Open Questions (Blockers for Implementation)

  1. Trust model: Do we trust all peer relays equally (Approach 1), trust a designated oracle (Approach 2), or trust a human admin (Approach 3)? This is a product/operations decision, not a technical one.
  2. Key infrastructure: The federation layer currently has no message-level signing. All three approaches require adding Ed25519 signing/verification to relay-relay messages (or out-of-band fetches). The wzp-crypto crate already has Ed25519 identity support (used in client handshake) — it can be reused.
  3. Fingerprint scope: Is the block scoped to a fingerprint (Ed25519 pubkey), an IP address, or both? Current ResponsePolicy uses a string fingerprint. Gossip should probably scope to the cryptographic identity, not IP, to prevent NAT rebind evasion.
  4. Privacy leakage: Gossiping "fingerprint F is abusive" leaks that F was on a call. Is this acceptable? WZP is not anonymous by design (participants know each other's fingerprints), but operators learning about calls they are not in is a privacy concern.
  5. TTL vs. persistent bans: Should a gossiped block expire automatically (TTL), or should it require manual review for extension? Automatic expiry limits false-positive damage but allows persistent abusers to cycle.
  6. Rate limiting on gossip: A compromised relay could flood the mesh with ReputationEvent messages. The existing per-room rate limiter (500 pps) doesn't apply to control messages. A per-peer gossip rate limit is needed regardless of approach.

Recommendation

Do not implement any approach yet. The blockers above (especially #1 trust model and #4 privacy) need a reviewer/operator design call. T6.3 should remain Blocked until then.

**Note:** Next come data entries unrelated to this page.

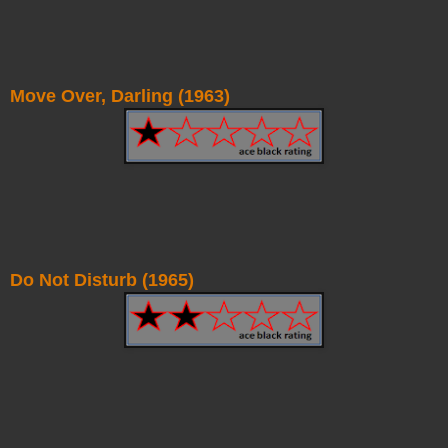
Move Over, Darling (1963)
Do Not Disturb (1965)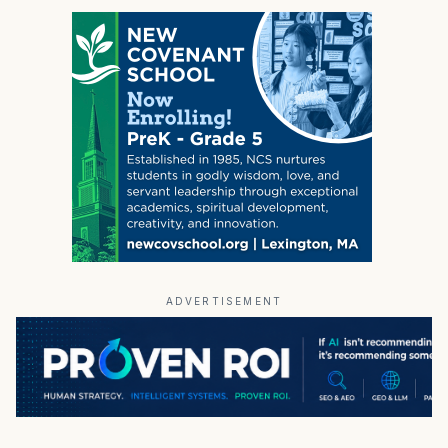
ADVERTISEMENT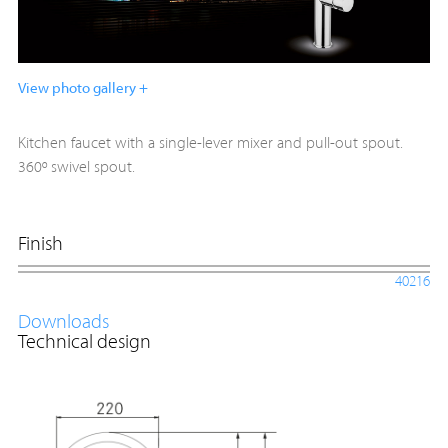
View photo gallery +
Kitchen faucet with a single-lever mixer and pull-out spout.
360º swivel spout.
Finish
40216
Downloads
Technical design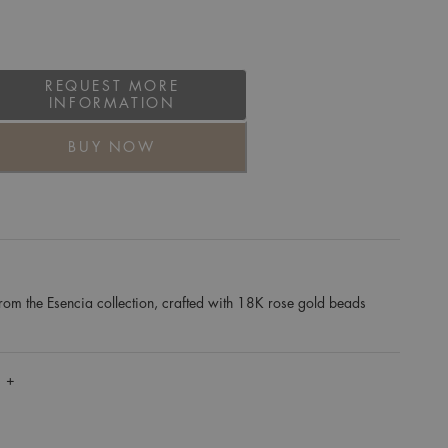
REQUEST MORE
INFORMATION
BUY NOW
rom the Esencia collection, crafted with 18K rose gold beads
 +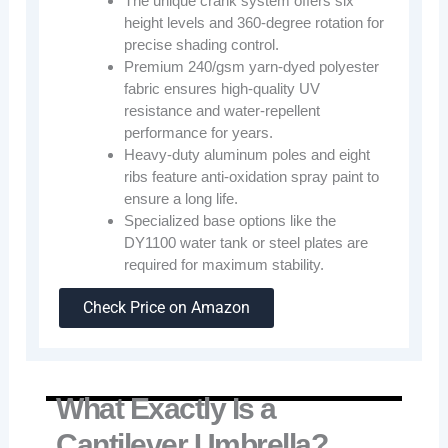
The unique crank system offers six
height levels and 360-degree rotation for
precise shading control.
Premium 240/gsm yarn-dyed polyester
fabric ensures high-quality UV
resistance and water-repellent
performance for years.
Heavy-duty aluminum poles and eight
ribs feature anti-oxidation spray paint to
ensure a long life.
Specialized base options like the
DY1100 water tank or steel plates are
required for maximum stability.
Check Price on Amazon
What Exactly Is a
Cantilever Umbrella?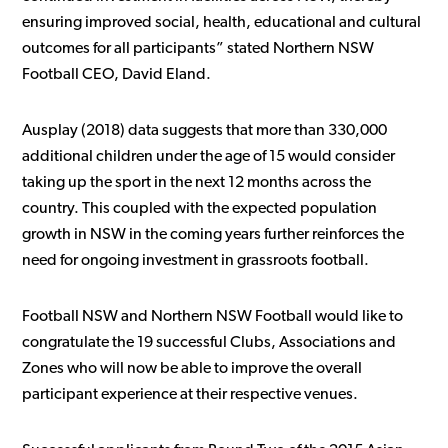
ensuring improved social, health, educational and cultural
outcomes for all participants” stated Northern NSW
Football CEO, David Eland.
Ausplay (2018) data suggests that more than 330,000
additional children under the age of 15 would consider
taking up the sport in the next 12 months across the
country. This coupled with the expected population
growth in NSW in the coming years further reinforces the
need for ongoing investment in grassroots football.
Football NSW and Northern NSW Football would like to
congratulate the 19 successful Clubs, Associations and
Zones who will now be able to improve the overall
participant experience at their respective venues.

If forced to pick a default for a small, closed federation (the current WZP target audience), Approach 3 (Ban-List Distribution) has the lowest complexity, the strongest Sybil resistance, and the easiest rollback. It sacrifices automation but small federations typically have an ops person who can review blocks anyway. Approach 1 (Push Gossip) is more elegant for larger meshes but requires solving the rogue-relay problem first (e.g., k-of-n thresholding).